Wednesday, February 15, 2012
BY BARBARA HOBEROCK, World Capitol Bureau
OKLAHOMA CITY - General revenue sales-tax collections for January hit an all-time monthly record, the Office of State Finance said Tuesday.
Sales tax collections generated $165 million in January, but the collection includes two weeks prior to Christmas, said Ron Jenkins, a spokesman for the office.
"This is the largest amount of money we have ever collected from sales taxes in any month of any year ever in Oklahoma," said State Finance Director Preston Doerflinger. "Consumer confidence appears to be high early in the second half of the 2012 fiscal year."
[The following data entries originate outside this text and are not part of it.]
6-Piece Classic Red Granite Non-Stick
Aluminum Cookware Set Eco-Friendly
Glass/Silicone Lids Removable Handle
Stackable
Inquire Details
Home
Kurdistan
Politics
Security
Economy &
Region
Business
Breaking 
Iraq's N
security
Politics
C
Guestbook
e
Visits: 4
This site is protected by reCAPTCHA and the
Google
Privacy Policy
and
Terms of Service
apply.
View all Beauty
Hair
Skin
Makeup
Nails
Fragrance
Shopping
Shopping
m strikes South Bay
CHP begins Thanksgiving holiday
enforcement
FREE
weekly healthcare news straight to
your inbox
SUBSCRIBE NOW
State sales tax collections for January were up almost 12 percent from the same month a year ago.
"It is great news that sales tax receipts reached an all-time high and our economy is continuing to grow," Gov. Mary Fallin said.
"I am encouraging legislators to see this as an opportunity, not go grow government or to spend more on government bureaucracy, but to pursue a bold plan to cut taxes and allow Oklahomans to keep more of their hard-earned money."
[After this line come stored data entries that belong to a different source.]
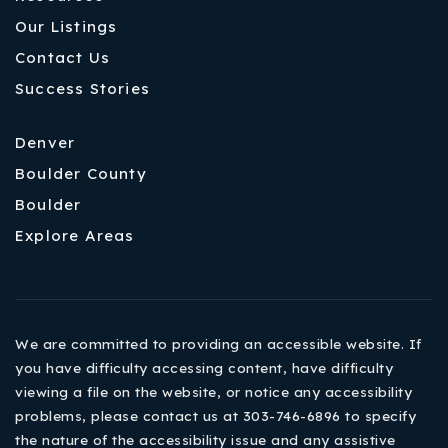
Our Listings
Contact Us
Success Stories
Denver
Boulder County
Boulder
Explore Areas
We are committed to providing an accessible website. If
you have difficulty accessing content, have difficulty
viewing a file on the website, or notice any accessibility
problems, please contact us at 303-746-6896 to specify
the nature of the accessibility issue and any assistive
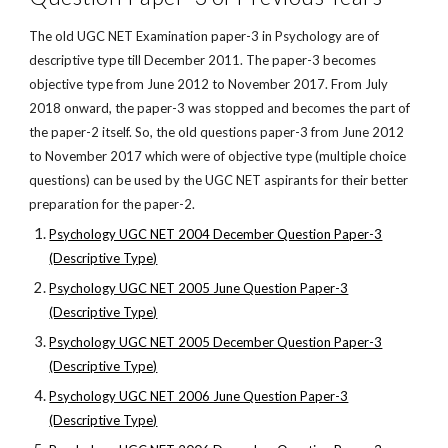
The old UGC NET Examination paper-3 in Psychology are of
descriptive type till December 2011. The paper-3 becomes
objective type from June 2012 to November 2017. From July
2018 onward, the paper-3 was stopped and becomes the part of
the paper-2 itself. So, the old questions paper-3 from June 2012
to November 2017 which were of objective type (multiple choice
questions) can be used by the UGC NET aspirants for their better
preparation for the paper-2.
Psychology UGC NET 2004 December Question Paper-3
(Descriptive Type)
Psychology UGC NET 2005 June Question Paper-3
(Descriptive Type)
Psychology UGC NET 2005 December Question Paper-3
(Descriptive Type)
Psychology UGC NET 2006 June Question Paper-3
(Descriptive Type)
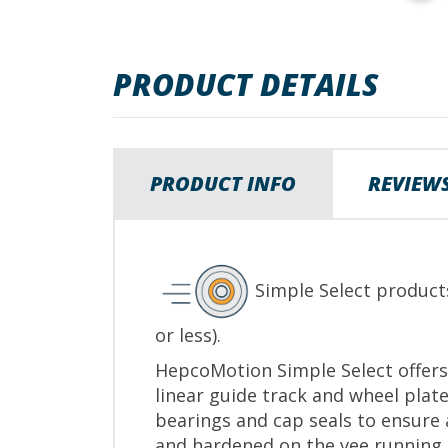
to
the
beginning
PRODUCT DETAILS
of
the
images
gallery
PRODUCT INFO
REVIEW
Simple Select product
or less).
HepcoMotion Simple Select offers 
linear guide track and wheel plate
bearings and cap seals to ensure 
and hardened on the vee running s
In January, general revenue fund collects brought in $524.9 million, a 7.1 increase.
Income taxes to the general revenue fund brought in $235.4 million, or 12.7 percent more than the previous year. Income tax collections include individual and corporate taxes.
Total gross production tax collections from natural gas and oil for the month were $53.2 million, or 6.6 percent less than collections of the previous year.
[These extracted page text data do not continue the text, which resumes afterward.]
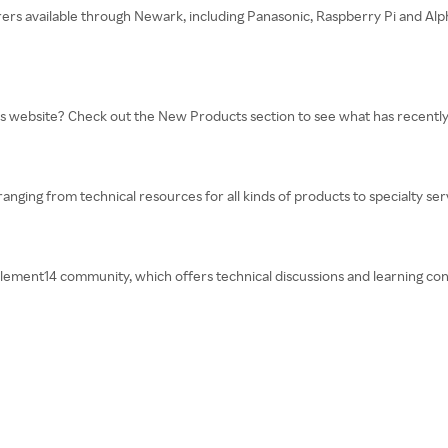
rers available through Newark, including Panasonic, Raspberry Pi and Alph
’s website? Check out the New Products section to see what has recentl
 ranging from technical resources for all kinds of products to specialty se
lement14 community, which offers technical discussions and learning con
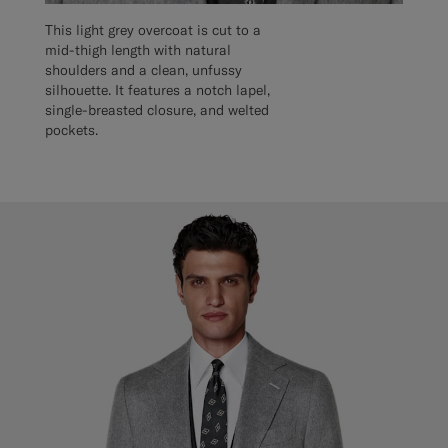
This light grey overcoat is cut to a
mid-thigh length with natural
shoulders and a clean, unfussy
silhouette. It features a notch lapel,
single-breasted closure, and welted
pockets.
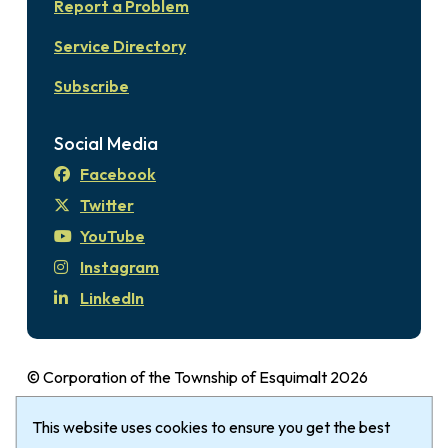
Report a Problem
Service Directory
Subscribe
Social Media
Facebook
Twitter
YouTube
Instagram
LinkedIn
© Corporation of the Township of Esquimalt 2026
Disclaimer
Login
Privacy Policy
Footer
This website uses cookies to ensure you get the best
The Township of Esquimalt gratefully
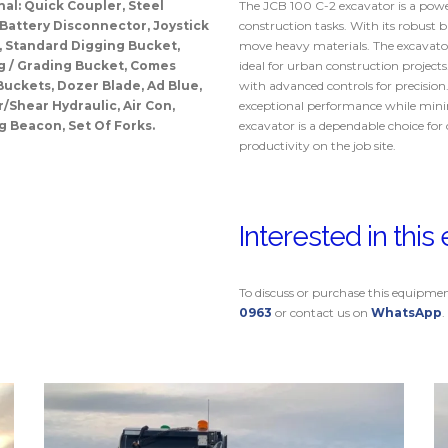
nal: Quick Coupler, Steel
The JCB 100 C-2 excavator is a power
 Battery Disconnector, Joystick
construction tasks. With its robust bui
, Standard Digging Bucket,
move heavy materials. The excavator’
g / Grading Bucket, Comes
ideal for urban construction project
Buckets, Dozer Blade, Ad Blue,
with advanced controls for precision
Shear Hydraulic, Air Con,
exceptional performance while minim
g Beacon, Set Of Forks.
excavator is a dependable choice for 
productivity on the job site.
Interested in thi
To discuss or purchase this equipme
0963
or contact us on
WhatsApp
.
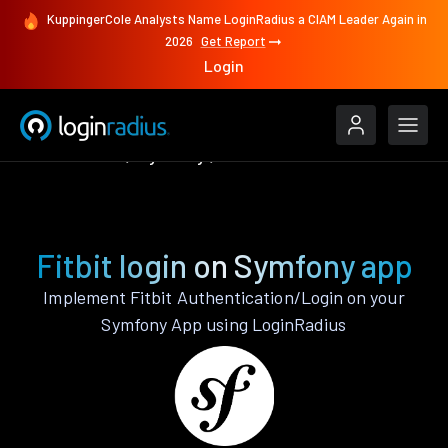
KuppingerCole Analysts Name LoginRadius a CIAM Leader Again in
2026
Get Report
Login
Authenticate
Symfony
Fitbit
Fitbit login on Symfony app
Implement Fitbit Authentication/Login on your
Symfony App using LoginRadius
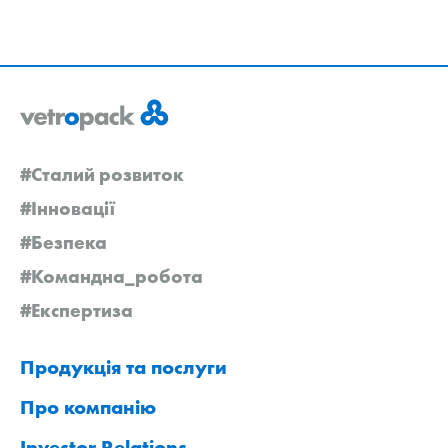
#Сталий розвиток
#Інновації
#Безпека
#Командна_робота
#Експертиза
Продукція та послуги
Про компанію
Investor Relations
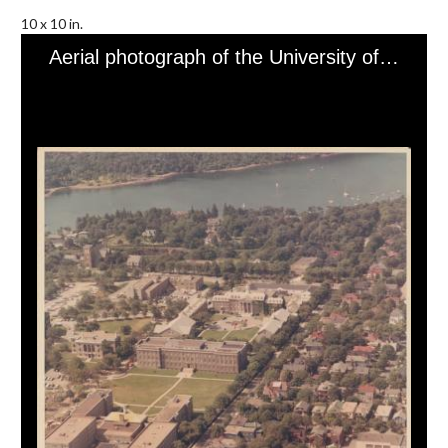
10 x 10 in.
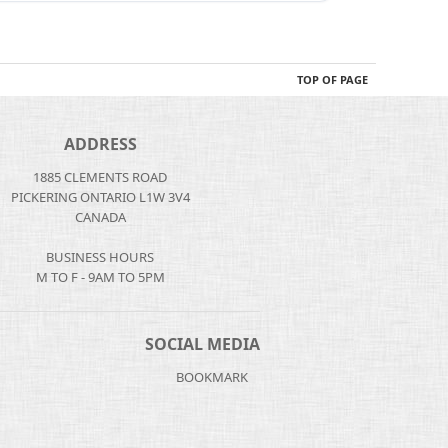
TOP OF PAGE
ADDRESS
1885 CLEMENTS ROAD
PICKERING ONTARIO L1W 3V4
CANADA
BUSINESS HOURS
M TO F - 9AM TO 5PM
SOCIAL MEDIA
BOOKMARK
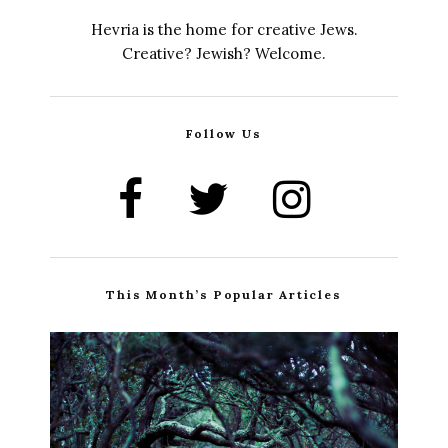
Hevria is the home for creative Jews.
Creative? Jewish? Welcome.
Follow Us
This Month’s Popular Articles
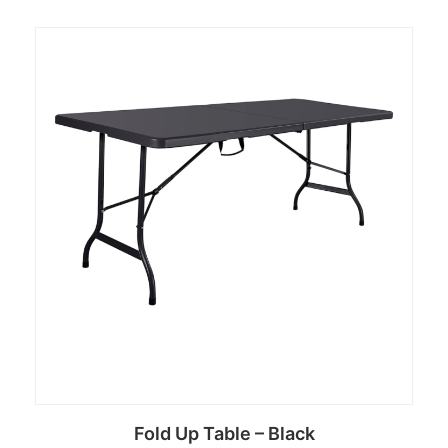
Fold Up Table – Black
January tax collections for natural gas were $19.8 million, down 21.6 percent from a year earlier.
Gross production oil tax collections brought in $33.4 million, up 5.4 percent from previous-year collections.
Doerflinger said that while the state economy is coming back, he is concerned about natural gas prices.
"While we have had reports of companies reducing gas wells because of low prices, this is being offset to some degree by high oil prices," he said.
"In fact, the total rig count in the Oklahoma oil patch was much higher in January than the same month a year ago as producers employ enhanced drilling techniques to gather oil, liquefied gas and other profitable forms of energy."
Doerflinger said it would prudent for the Board of Equalization at its Feb. 21 meeting to reduce the initial projection for natural gas.
At the meeting, the Equalization Board will certify how much lawmakers will have to spend in crafting the fiscal year 2013 budget.
"The good news is I think that because of the overall strength in the Oklahoma economy, the Equalization Board will up the ante on revenues available for the Legislature to appropriate," Doerflinger said.